注入されたヒアルロン酸がどこの深さにどれだけあるかは皮膚の外からは目視できないため、明らかなしこりや膨らみになっていれば別ですが、ある程度予想をつけてヒアルロニダーゼを注入することになります。
そのため、1回の注射では溶け切らない可能性があります。
溶かしたくないヒアルロン酸まで反応する可能性
ヒアルロニダーゼは液体なので、注入後流れることがあります。
そのため、溶かしたくないヒアルロン酸まで効果が及ぶことがあります。
例えば、局所的な膨らみを解消するためにヒアルロニダーゼを注入する場合、膨らみの周辺部位は気に入っていたとしても、周辺部位にも作用する可能性があります。
よくあるご質問
痛みはありますか?
注射による施術のため、痛みはゼロではありません。
また、ヒアルロニダーゼを注入される際は部分的に浸透圧の差が生じるため痛みがあります。
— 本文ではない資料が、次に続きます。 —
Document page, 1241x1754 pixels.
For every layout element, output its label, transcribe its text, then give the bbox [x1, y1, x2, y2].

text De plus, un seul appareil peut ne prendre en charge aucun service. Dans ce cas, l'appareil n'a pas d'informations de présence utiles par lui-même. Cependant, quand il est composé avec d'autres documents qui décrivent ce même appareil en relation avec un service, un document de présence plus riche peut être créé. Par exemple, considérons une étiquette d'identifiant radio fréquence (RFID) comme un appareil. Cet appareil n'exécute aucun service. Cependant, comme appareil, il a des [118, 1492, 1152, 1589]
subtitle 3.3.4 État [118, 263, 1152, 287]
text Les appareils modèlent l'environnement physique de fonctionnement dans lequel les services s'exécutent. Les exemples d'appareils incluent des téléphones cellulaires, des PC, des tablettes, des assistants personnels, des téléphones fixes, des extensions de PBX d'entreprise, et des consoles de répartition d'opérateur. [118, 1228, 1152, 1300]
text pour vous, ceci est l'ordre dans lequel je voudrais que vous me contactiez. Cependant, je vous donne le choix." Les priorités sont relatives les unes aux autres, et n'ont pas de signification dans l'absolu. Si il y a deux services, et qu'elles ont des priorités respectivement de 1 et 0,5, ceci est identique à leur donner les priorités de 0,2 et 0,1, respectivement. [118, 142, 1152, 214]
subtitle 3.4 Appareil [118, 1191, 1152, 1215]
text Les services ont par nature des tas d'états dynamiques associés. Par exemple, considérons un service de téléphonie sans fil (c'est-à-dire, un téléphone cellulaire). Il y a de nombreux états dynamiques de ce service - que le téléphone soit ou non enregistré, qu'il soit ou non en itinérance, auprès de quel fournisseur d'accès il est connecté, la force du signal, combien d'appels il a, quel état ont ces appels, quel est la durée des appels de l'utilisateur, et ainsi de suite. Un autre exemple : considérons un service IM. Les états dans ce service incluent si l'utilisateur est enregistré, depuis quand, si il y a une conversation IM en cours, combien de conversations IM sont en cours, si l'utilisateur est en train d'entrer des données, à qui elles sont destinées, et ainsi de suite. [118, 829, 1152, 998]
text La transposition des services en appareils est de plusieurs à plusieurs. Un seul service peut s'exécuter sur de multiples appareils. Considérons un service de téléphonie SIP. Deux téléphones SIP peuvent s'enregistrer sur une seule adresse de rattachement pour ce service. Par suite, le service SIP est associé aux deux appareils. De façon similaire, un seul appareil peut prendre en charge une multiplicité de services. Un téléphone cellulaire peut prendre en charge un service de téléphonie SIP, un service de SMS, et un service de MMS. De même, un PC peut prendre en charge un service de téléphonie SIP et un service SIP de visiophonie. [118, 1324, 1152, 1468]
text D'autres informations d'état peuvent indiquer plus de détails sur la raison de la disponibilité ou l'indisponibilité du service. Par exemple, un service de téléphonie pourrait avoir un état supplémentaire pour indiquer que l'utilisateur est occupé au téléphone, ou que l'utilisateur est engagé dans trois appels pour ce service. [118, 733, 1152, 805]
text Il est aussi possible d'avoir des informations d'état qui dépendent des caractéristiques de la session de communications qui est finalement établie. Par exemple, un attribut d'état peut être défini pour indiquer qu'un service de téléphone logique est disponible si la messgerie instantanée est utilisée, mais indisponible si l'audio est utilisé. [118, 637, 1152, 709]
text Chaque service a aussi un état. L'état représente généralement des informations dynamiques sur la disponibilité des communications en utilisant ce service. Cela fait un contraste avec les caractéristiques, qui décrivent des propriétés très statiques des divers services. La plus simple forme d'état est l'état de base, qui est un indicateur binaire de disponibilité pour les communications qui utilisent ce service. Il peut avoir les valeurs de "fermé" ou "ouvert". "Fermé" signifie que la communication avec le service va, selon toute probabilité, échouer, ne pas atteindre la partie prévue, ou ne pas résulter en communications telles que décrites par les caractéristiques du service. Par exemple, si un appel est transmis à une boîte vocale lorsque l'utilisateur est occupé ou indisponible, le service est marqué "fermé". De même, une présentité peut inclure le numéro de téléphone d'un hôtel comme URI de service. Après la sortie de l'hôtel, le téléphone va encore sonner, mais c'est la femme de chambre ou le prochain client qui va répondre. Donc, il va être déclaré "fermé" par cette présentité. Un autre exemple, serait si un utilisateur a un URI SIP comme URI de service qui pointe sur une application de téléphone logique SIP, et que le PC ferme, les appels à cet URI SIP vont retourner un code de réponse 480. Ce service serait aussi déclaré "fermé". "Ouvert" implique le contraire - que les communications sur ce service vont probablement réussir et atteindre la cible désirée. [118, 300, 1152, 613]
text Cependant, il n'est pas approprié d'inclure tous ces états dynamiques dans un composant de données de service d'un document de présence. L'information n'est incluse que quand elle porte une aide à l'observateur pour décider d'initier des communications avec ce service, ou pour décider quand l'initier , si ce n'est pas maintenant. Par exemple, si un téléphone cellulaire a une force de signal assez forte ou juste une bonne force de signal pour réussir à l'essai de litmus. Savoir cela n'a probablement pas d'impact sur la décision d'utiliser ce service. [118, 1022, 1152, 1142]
ただし、痛みを減らすために、麻酔を使用することができます。
また施術の際に使用する針は極細で、カニューレを使う場合が多いため、痛みは軽減されます。
自分の身体に元々あるヒアルロン酸もなくなりますか?
ヒアルロニダーゼは注入されたヒアルロン酸だけでなく、自分の身体に元々あるヒアルロン酸にも反応し溶解されます。
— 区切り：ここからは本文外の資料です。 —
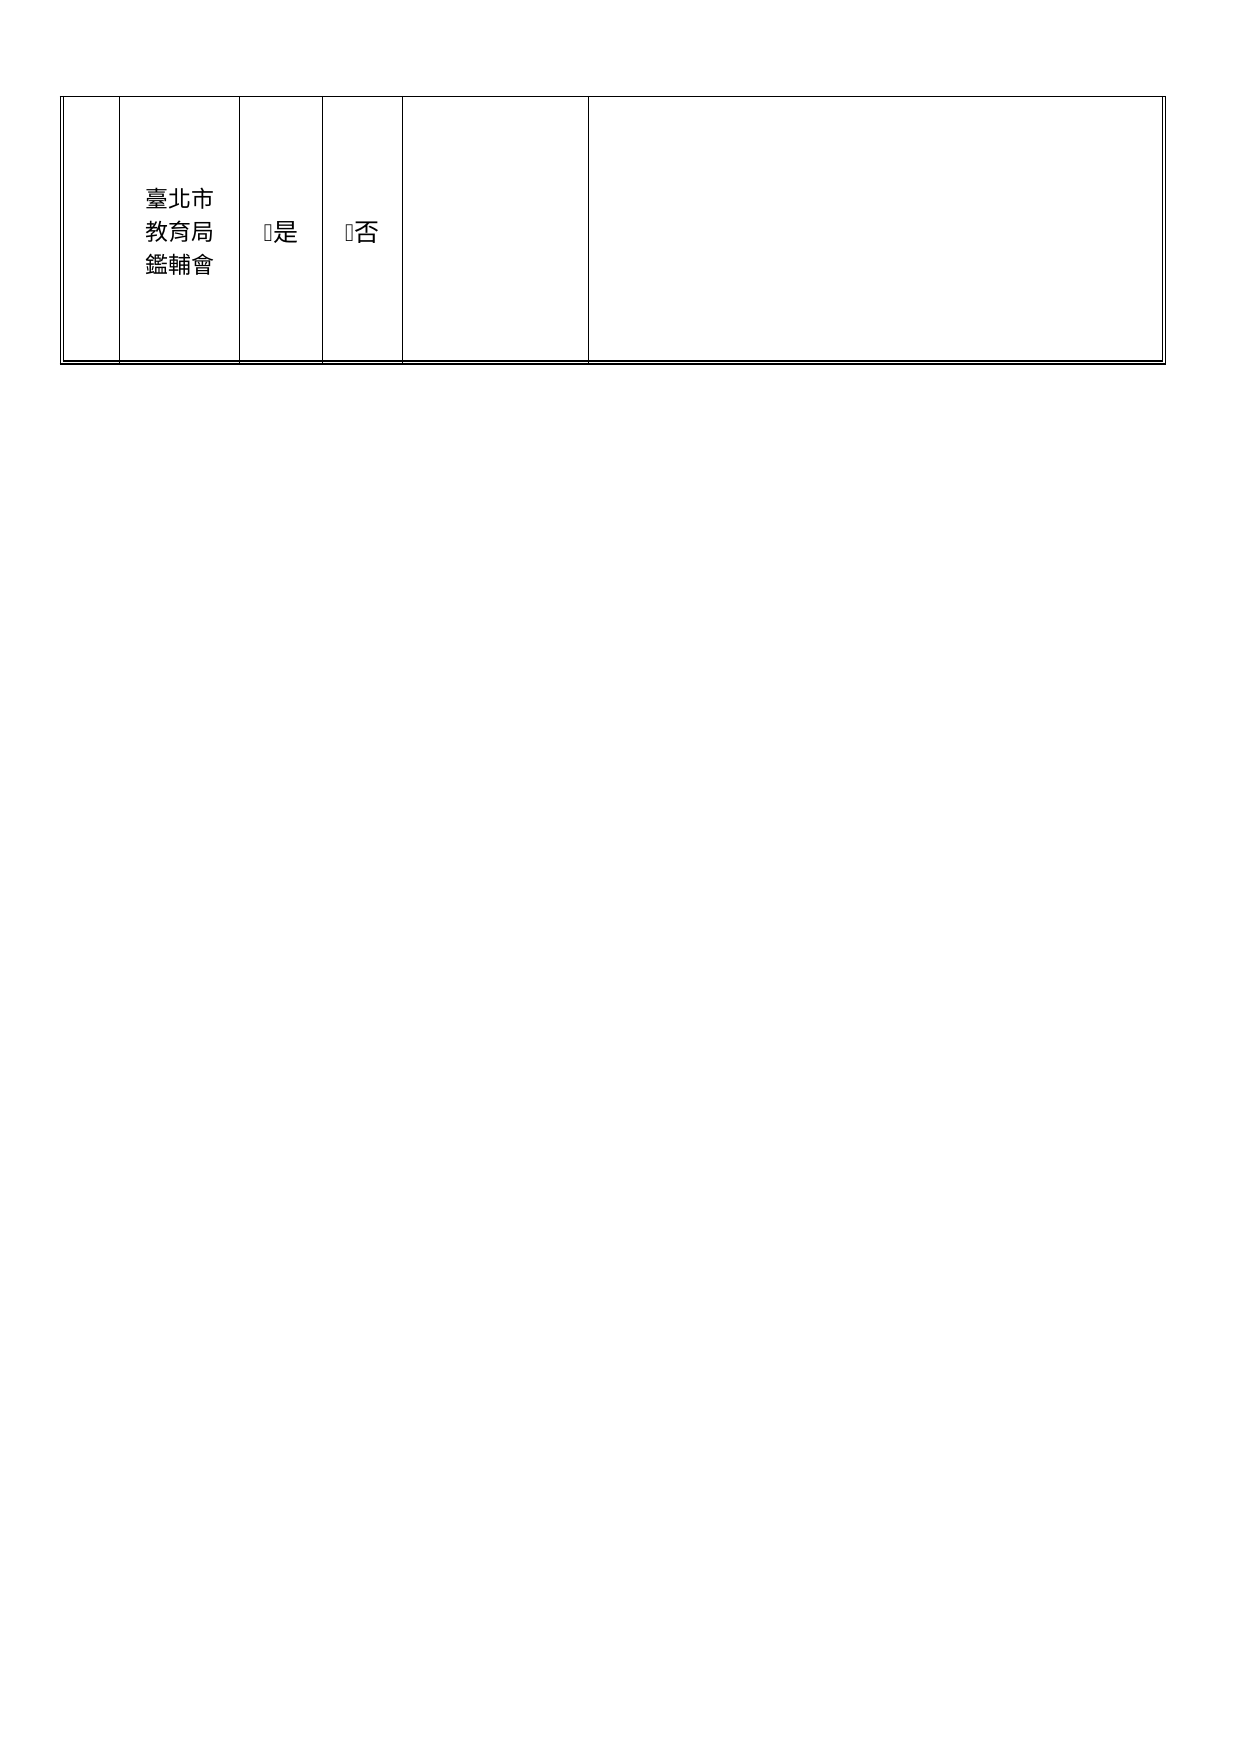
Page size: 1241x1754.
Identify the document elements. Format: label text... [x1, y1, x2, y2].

しかし、体内に元々あるヒアルロン酸は溶解後数日で再生します。
ヒアルロン酸を溶かした後、同じ部位にヒアルロン酸やグロースファクターなど、改めて施術を受けたいのですが、どれくらい間隔を空ければ良いですか?
ヒアルロン酸溶解後、同じ部位に再び注入治療を行う場合、1週間は空けてもらうのが良いです。
新たに注入治療をする場合、できるだけその組織が元通りの状態になっていた方が改めて行う治療の結果がキレイに仕上がります。
そのためにはヒアルロン酸がしっかり溶解されていて、注射に伴う腫れも落ち着いている1週間後以降に行うのが良いでしょう。